Gov. Mike Dunleavy’s quest to balance the state budget reached its first milestone. On Aug. 19, Dunleavy achieved what very few thought was possible – almost $680 million in hard cuts in finalizing Alaska’s FY 2020 budget.
While this was unprecedented, it only constituted the first step in the primary goal he advocated during his gubernatorial campaign – a sustainable budget.
After all the legislative special sessions, public hearings and political fights in 2019, it’s hard to imagine going through a contentious budget battle again next year.
However, it appears that we will. Yet, judging from much of the reaction around the state, not many believe it.
Alaskans’ debate on the size of the Permanent Fund Dividend has dominated the discussion in the hope that it could, by itself, resolve all of Alaska’s budget issues.
In some ways, though, it was a diversion. Even with the currently reduced Permanent Fund Dividend of approximately $1,600, Alaska must deal with a $730 million budget deficit next year.
Granted, final decisions on the current cuts and PFD amount were not determined until recently.
But hoping to forestall the inevitable by mounting a recall effort — or thinking that ratcheting up taxes on the oil industry will save us — is wishful thinking.
Suffering from denial, many school districts and municipalities have been reluctant to take the necessary measures to prepare for the continuing pressure on their budgets.
The mistake some local governmental entities will make is to assume that Alaskans will accept higher property taxes, sales taxes or debt before considering further cuts or less onerous revenue measures.
Let’s face it, we Alaskans have been living beyond our means for many years and our local governments, school districts and, to a degree, even some nonprofits have escaped serious scrutiny of their overhead, adherence to mission and efficiencies.
As a local taxpayer, wouldn’t you want to make sure unnecessary or wasteful operations or practices were identified, curtailed or eliminated before you agreed to a hike in taxes? Or will you just assume that local programs and services are all operating at peak efficiency?
Before committing to new projects or services, wouldn’t you want to know that funding will be prioritized to meet basic needs of public safety and health and required standards of maintenance of public facilities?
The discussions surrounding these questions need to happen sooner rather than later.
Education will remain the elephant in the room. K-12 school construction debt reimbursement was reduced by half this year.
Looking ahead, the other half will be on the chopping block along with possible changes to the base student allocation and the confusing formulas used to calculate state funding for school districts.
Before begging for more money from their local assemblies, will school districts agree to consider all options – including consolidating or closing facilities and cutting back on non-essential programs?

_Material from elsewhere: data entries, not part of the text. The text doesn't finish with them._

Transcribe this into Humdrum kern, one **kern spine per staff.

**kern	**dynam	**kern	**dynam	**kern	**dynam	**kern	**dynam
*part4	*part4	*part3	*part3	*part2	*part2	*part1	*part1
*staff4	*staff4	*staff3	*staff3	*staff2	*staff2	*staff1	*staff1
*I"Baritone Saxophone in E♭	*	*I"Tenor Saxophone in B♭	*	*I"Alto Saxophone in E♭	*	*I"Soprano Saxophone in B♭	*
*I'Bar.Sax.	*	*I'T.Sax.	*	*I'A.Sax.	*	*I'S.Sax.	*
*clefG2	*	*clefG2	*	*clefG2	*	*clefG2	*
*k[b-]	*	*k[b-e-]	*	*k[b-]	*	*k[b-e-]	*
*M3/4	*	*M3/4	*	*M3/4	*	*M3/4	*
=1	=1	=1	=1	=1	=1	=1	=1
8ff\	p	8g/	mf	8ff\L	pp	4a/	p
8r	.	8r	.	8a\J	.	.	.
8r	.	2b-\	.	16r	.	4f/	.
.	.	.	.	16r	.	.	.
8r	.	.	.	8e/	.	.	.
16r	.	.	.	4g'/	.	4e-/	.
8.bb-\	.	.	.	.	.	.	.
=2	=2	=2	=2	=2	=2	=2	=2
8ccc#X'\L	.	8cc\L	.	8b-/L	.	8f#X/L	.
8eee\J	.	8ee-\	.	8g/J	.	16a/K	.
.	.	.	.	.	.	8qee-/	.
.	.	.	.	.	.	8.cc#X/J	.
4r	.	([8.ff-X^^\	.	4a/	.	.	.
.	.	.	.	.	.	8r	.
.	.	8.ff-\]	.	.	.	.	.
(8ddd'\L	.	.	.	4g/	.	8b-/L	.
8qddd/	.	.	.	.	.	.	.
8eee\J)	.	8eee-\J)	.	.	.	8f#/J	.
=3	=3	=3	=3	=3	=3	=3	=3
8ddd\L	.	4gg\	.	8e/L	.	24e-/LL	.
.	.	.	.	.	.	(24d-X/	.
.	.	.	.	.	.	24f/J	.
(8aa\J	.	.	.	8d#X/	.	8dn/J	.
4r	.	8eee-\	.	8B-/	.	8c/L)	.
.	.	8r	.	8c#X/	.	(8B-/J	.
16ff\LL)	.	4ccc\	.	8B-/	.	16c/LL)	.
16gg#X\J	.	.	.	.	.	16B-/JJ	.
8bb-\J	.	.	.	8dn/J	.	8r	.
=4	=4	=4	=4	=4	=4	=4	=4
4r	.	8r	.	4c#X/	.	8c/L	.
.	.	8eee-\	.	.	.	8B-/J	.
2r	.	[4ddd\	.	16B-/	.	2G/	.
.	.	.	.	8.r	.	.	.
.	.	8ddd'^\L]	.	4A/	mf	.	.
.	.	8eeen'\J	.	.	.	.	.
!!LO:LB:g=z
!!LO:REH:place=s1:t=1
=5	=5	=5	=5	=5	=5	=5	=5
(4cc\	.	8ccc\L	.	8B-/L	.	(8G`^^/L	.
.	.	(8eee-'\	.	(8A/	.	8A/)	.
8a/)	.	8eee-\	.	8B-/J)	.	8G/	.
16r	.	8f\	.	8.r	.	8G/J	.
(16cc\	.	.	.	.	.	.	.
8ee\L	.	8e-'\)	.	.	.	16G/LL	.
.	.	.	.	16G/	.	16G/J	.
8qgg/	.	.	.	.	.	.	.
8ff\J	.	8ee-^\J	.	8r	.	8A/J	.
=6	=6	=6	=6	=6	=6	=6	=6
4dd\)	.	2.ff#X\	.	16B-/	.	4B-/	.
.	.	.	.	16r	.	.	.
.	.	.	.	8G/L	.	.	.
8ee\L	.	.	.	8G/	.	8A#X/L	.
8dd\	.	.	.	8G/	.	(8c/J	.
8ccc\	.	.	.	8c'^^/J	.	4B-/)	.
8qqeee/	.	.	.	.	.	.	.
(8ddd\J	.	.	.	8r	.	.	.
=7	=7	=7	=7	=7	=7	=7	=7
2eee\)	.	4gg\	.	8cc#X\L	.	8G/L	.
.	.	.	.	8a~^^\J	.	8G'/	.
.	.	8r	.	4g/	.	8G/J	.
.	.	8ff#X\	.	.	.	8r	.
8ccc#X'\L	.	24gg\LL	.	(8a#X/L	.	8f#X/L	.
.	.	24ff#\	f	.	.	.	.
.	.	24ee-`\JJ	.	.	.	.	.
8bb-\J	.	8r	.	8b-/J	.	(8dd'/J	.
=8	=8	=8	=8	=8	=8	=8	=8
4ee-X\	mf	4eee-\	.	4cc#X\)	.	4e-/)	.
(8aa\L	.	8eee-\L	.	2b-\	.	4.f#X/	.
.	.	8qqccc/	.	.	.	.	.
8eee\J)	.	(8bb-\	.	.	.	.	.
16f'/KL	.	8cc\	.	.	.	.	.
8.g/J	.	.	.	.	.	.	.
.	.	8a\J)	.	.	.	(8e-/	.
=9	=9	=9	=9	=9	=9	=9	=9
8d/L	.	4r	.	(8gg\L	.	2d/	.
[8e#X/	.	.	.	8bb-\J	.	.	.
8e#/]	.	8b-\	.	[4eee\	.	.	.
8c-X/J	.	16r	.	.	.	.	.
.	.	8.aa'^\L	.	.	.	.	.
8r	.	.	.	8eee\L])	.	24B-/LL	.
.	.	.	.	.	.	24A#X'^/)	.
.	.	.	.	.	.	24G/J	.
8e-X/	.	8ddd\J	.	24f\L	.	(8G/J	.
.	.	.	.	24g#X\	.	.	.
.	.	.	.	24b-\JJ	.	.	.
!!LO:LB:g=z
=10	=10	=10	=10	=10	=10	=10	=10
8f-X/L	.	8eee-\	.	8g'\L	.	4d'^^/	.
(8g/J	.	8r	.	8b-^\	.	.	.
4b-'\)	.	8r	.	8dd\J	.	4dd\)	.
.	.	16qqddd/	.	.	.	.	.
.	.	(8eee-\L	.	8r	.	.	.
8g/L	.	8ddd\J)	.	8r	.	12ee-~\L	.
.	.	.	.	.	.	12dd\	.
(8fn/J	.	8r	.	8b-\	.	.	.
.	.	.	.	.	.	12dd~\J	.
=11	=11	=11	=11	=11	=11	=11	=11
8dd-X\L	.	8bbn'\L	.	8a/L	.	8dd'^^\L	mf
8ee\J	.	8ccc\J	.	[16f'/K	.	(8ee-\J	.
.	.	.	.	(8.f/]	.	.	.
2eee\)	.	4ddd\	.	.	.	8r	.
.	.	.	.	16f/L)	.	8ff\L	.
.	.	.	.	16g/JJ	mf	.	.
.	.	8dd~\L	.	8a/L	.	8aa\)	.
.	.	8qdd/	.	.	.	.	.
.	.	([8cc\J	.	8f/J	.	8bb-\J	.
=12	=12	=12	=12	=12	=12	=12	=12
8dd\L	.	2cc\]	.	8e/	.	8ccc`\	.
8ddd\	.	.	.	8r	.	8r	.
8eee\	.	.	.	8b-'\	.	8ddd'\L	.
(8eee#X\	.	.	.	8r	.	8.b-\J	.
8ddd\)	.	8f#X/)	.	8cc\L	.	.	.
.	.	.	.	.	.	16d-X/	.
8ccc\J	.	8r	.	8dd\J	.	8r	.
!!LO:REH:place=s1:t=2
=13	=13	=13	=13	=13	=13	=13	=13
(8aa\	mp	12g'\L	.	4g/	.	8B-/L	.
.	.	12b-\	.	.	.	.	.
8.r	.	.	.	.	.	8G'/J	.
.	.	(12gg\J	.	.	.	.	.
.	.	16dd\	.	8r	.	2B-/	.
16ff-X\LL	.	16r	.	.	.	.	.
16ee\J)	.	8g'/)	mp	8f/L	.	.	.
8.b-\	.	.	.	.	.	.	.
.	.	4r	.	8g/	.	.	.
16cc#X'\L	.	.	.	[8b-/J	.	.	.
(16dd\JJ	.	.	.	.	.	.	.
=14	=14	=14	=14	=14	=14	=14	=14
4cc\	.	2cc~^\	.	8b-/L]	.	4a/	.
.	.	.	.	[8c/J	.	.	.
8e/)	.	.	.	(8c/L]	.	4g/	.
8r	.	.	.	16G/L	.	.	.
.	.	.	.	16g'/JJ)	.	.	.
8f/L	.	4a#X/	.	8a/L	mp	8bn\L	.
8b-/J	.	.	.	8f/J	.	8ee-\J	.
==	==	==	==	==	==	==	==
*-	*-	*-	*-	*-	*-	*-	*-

At the University of Alaska, the second phase of their three-year budget reduction plan will kick in next year – further impacting local economies where campuses are located.
The University has no choice but to explore boosting other revenues. Obviously, tuition will need to be reviewed. But before local communities are asked to help support our university system, what other outside sources of income are available?
By all accounts, university alumni fundraising is lagging — as is private support for their athletic programs. Alumni participation rates and average giving are significantly below that of other public universities.
All nonprofits would be wise to take a long, hard look at their operations to verify that their expenses and services are truly directed at their core mission and can be justified in this budget environment.
Grants from the Rasmuson Foundation and other grant providers will be under even greater demand.
The departure from the oil patch of British Petroleum, whose philanthropy has provided millions of dollars in charitable contributions within Alaska each year will strain nonprofit budgets even further.
As individuals, we’ll all need to dig deeper to help maintain needed social services.
Alaskans have been rescued in the past by rising oil prices.
But that won’t happen this time. This time it’s real. Believe it.
• Win Gruening retired as the senior vice president in charge of business banking for Key Bank in 2012. He was born and raised in Juneau and is active in community affairs as a 30-plus year member of Juneau Downtown Rotary Club and has been involved in various local and statewide organizations.